Я смотрела на него, не отрываясь и не могла поверить, что этот человек – отец Петра – живой сидит передо мной и не собирается отступать. И тот мир, который рисовал он, который рисовал мне Пётр, окрашивался в совершенно другие цвета, и эти цвета мне больше не нравились. За его спиной в полный рост человека, висели две картины – изображения Кирила и Мефодия. Они тоже смотрели на всё молча, подняв руку в благословении или в удивлении, так и замерев.
Сотни голосов – «Слава России!», «Слава! Слава! Слава!» – вновь прокатились волной.
Обратно к метро шли уже весело, выкрикивая лозунги и речовки. Полиция у метро молча расступилась и пропустила толпу. А люди невольно шарахались от чёрно-красной толпы.
В метро я написала Петру сообщение – «нам надо поговорить». Он ответил быстро – «приезжай в штаб». Я поехала на Площадь Ильича.
. . .
Пётр был в своём кабинете, и я вспомнила, как пришла сюда первый раз в тот день, когда всё и началось. Он стоял точно так же напротив меня и говорил, что между нами ничего не может быть. Тогда я не понимала. Сейчас он точно так же стоял напротив меня, и я понимала, насколько он был тогда прав.
– Ты была на собрании? – спросил он.
– Была.
– Видела отца?
– Да. Но я пришла не поэтому. Макс задержан.
– Я знаю. Его взяли на том погроме в Люберцах.
– Что ему будет?
– Ему вменяют организацию беспорядков. Если повезёт – три года. Если нет – до десяти лет.
– Ты можешь помочь ему?
– Нет, – Пётр отвернулся, – не могу. Я думал об этом. Но это сейчас невозможно. Отец не станет вмешиваться.
– Но ты можешь.
– Не могу. Сейчас слишком опасно. Из-за возвращения отца к организации пристальное внимание. Никто не станет сейчас рисковать из-за одного человека.

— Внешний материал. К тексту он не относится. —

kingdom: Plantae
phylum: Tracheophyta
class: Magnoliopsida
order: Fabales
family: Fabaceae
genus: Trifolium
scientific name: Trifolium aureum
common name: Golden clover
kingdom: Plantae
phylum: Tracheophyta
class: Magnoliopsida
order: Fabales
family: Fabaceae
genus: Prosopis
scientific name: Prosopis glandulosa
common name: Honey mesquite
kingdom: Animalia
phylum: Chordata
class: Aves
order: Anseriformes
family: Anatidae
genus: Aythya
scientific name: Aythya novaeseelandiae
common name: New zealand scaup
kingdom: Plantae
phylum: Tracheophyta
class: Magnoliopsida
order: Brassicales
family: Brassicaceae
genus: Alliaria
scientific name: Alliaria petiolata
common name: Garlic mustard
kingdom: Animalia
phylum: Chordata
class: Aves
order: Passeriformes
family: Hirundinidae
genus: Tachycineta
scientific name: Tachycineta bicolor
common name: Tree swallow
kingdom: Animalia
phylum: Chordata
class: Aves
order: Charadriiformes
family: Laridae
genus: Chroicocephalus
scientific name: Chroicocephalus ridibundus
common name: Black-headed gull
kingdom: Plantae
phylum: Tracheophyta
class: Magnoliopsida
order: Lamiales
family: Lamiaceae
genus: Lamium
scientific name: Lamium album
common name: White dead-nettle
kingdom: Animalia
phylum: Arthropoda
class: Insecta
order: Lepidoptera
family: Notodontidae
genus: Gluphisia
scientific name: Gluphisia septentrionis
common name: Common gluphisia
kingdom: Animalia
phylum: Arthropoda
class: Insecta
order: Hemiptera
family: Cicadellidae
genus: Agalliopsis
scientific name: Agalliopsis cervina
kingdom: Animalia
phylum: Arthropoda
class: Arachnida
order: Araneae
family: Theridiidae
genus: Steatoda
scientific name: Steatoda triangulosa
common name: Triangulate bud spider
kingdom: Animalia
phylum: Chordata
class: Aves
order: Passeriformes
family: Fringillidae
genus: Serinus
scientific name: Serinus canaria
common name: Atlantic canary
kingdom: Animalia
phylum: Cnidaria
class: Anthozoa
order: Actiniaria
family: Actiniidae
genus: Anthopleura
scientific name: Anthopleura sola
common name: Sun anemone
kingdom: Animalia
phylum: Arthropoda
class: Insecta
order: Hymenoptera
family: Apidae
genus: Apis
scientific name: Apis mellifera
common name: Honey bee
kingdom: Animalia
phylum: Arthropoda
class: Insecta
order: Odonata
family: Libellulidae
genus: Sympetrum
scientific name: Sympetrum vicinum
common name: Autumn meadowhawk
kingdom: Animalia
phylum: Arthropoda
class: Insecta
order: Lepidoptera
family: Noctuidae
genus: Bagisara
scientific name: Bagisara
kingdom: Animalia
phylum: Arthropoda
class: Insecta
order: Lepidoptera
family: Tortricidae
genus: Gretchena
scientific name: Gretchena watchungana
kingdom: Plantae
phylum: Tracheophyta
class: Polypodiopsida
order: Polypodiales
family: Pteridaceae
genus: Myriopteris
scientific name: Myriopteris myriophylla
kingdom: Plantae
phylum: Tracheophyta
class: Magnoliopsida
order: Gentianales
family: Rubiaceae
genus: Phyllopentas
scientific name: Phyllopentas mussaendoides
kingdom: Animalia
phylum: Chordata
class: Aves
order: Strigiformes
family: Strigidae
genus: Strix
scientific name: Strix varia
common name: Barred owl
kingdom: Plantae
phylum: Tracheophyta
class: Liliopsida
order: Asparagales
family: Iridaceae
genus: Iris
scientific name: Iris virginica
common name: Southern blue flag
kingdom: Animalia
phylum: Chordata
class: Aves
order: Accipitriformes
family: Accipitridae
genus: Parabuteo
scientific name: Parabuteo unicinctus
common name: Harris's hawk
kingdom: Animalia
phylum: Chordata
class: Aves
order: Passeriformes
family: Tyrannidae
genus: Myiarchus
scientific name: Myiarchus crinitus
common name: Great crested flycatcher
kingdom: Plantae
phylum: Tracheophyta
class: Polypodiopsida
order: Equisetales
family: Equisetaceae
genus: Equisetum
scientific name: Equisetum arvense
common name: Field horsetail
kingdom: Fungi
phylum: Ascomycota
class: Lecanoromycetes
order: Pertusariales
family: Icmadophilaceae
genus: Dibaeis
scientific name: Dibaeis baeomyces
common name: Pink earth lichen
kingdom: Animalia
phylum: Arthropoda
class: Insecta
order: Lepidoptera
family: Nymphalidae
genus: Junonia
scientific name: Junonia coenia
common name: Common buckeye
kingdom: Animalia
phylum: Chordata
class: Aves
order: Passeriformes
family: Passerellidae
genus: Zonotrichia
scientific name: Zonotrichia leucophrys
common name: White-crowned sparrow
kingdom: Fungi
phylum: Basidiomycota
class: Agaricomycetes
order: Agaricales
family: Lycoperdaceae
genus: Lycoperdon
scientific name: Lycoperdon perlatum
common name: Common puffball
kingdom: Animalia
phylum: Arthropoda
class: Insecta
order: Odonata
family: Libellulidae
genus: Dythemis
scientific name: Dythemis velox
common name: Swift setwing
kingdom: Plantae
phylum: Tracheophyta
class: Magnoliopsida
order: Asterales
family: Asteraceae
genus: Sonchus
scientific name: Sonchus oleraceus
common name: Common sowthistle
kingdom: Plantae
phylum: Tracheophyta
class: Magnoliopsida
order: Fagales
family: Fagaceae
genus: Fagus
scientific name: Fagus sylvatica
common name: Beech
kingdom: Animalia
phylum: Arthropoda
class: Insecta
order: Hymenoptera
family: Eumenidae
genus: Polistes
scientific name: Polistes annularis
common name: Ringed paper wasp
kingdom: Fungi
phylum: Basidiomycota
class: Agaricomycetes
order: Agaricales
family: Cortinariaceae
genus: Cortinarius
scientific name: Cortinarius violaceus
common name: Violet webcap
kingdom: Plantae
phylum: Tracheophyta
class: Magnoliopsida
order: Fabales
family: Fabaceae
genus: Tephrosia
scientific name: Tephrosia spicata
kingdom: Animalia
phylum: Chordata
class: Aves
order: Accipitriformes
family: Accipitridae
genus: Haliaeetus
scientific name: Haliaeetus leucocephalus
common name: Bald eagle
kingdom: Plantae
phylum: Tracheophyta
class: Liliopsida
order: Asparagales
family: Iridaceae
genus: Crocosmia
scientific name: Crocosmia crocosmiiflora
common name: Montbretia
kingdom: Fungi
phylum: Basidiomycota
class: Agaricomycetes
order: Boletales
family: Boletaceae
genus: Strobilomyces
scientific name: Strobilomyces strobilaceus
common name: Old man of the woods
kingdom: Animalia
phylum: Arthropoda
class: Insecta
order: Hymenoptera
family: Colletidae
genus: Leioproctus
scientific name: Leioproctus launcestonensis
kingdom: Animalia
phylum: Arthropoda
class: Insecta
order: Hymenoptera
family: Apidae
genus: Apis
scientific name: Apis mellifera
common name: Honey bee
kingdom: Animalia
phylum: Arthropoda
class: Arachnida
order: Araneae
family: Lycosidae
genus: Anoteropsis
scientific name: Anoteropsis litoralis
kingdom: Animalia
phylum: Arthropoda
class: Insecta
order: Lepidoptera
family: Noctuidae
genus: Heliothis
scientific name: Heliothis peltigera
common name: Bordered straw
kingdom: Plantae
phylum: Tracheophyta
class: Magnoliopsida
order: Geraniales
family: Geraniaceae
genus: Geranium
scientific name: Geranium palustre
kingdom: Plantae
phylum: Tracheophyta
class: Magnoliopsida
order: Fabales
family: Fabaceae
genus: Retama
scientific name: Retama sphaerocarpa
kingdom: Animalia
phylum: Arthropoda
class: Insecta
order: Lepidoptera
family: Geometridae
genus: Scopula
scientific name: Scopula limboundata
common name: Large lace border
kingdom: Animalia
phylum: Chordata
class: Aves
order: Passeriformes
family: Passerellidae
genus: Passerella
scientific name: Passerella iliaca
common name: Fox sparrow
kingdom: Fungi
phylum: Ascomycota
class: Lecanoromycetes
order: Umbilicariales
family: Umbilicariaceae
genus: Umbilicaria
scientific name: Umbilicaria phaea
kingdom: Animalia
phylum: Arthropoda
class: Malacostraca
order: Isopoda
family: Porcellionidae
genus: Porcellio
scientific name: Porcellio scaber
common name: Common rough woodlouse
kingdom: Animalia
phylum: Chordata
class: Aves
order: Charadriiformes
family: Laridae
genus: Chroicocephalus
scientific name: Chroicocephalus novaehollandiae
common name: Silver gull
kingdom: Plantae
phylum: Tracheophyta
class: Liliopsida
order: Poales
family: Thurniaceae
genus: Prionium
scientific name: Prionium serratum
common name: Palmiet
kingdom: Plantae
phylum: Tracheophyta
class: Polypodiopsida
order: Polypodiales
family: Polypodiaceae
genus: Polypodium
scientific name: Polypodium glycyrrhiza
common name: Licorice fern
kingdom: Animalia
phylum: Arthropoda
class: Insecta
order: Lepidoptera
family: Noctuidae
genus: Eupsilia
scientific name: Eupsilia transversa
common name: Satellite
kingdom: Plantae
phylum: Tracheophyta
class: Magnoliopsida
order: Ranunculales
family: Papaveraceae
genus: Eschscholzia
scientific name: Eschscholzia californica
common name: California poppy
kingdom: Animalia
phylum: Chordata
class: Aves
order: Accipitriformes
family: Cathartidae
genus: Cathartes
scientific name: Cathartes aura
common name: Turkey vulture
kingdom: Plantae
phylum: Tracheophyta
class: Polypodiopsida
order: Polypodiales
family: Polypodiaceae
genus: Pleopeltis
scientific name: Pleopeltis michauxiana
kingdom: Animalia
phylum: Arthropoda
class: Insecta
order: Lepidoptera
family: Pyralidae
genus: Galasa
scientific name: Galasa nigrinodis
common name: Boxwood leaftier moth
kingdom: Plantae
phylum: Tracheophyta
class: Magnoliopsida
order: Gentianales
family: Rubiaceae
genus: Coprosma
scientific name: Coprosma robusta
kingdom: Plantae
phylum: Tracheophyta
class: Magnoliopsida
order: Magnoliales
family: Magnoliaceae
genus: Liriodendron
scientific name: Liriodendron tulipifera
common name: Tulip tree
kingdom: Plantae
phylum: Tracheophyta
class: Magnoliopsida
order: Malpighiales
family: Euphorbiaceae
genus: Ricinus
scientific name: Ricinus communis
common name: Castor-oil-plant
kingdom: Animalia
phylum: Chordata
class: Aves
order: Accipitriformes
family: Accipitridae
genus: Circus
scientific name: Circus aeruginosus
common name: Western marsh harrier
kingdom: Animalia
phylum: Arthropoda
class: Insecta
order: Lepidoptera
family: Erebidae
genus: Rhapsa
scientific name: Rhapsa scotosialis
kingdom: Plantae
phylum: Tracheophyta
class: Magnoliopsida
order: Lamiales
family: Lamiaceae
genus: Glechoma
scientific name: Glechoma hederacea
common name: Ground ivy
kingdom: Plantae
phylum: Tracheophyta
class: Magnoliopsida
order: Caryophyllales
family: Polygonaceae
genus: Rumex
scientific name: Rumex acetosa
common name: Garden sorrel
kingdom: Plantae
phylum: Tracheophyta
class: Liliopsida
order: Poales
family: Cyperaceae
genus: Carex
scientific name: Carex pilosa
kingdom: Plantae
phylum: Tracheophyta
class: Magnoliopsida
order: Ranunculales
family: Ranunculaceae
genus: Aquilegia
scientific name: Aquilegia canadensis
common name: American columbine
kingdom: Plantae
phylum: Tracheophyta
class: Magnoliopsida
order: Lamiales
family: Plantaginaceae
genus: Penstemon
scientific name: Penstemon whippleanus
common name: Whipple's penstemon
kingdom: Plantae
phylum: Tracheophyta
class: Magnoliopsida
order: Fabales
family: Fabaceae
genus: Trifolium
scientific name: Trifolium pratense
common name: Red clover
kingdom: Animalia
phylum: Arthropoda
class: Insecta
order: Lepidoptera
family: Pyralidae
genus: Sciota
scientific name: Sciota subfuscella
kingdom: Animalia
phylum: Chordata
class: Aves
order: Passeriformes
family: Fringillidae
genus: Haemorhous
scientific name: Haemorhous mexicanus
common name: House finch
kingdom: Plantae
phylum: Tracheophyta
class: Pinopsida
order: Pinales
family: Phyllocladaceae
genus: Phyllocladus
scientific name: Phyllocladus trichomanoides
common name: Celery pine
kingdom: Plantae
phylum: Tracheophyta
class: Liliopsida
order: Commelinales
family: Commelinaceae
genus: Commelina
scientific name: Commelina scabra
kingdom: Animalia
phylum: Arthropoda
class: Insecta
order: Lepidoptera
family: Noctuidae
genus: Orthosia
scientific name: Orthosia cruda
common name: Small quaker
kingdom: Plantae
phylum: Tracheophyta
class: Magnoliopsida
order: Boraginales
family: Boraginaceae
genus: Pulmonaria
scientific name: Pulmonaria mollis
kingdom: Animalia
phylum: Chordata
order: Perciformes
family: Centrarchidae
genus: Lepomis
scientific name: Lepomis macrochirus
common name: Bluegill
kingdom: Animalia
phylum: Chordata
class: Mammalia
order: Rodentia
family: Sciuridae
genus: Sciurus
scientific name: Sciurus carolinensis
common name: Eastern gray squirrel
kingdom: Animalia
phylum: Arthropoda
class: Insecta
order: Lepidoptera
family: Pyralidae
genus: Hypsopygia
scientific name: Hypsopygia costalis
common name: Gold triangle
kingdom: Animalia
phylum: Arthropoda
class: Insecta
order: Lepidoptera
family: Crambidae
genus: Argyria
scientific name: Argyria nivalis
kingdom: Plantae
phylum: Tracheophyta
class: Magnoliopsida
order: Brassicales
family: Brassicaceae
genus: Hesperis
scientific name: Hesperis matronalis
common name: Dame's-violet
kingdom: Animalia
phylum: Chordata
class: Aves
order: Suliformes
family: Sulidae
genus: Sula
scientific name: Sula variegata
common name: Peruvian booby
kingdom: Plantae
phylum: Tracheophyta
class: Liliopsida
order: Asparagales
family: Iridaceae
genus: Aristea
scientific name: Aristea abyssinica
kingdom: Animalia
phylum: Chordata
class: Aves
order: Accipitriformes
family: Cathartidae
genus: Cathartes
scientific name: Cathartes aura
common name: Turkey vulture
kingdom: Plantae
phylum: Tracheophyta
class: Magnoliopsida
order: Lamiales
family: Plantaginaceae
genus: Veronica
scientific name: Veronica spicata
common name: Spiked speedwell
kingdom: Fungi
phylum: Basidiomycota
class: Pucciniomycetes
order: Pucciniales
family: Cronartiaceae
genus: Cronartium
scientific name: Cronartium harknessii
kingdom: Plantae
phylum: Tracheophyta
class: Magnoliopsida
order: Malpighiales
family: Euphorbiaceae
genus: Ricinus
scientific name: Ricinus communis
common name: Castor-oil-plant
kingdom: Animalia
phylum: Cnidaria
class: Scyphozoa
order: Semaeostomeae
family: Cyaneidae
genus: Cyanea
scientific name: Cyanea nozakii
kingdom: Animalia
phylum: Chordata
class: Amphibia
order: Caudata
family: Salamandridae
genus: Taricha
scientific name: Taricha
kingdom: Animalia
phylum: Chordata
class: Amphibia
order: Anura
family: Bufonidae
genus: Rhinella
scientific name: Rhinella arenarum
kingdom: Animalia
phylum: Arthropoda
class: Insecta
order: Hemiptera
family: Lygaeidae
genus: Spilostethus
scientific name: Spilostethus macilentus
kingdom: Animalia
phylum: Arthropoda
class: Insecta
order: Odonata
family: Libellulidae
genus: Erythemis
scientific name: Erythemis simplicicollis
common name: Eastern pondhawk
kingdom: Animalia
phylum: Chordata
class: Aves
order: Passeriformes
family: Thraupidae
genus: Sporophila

– Но он там был не один. Многие из организации задержаны. Я тоже там была.
– Ты там была? Зачем?
– Я тоже там была, – повторила я, – и могла оказаться там же, где сейчас Макс. Ты бы тоже не вмешался?
– Те, кто вступают в организацию, готовы отдать свои жизни ради неё.
Я подошла к Петру и обняла его.
– Послушай. В мире есть не только война. Не только чёрное. Есть и другие краски.
Он резко убрал мои руки.
– В твоём – может быть. Но в моём есть только чёрное и белое. Война и мир. Чужие и свои. Ненависть и любовь. Минимум и максимум. И нет ничего посередине. Нет никаких других красок. Ничего больше нет.
– А где моё место в твоём мире? Оно есть там?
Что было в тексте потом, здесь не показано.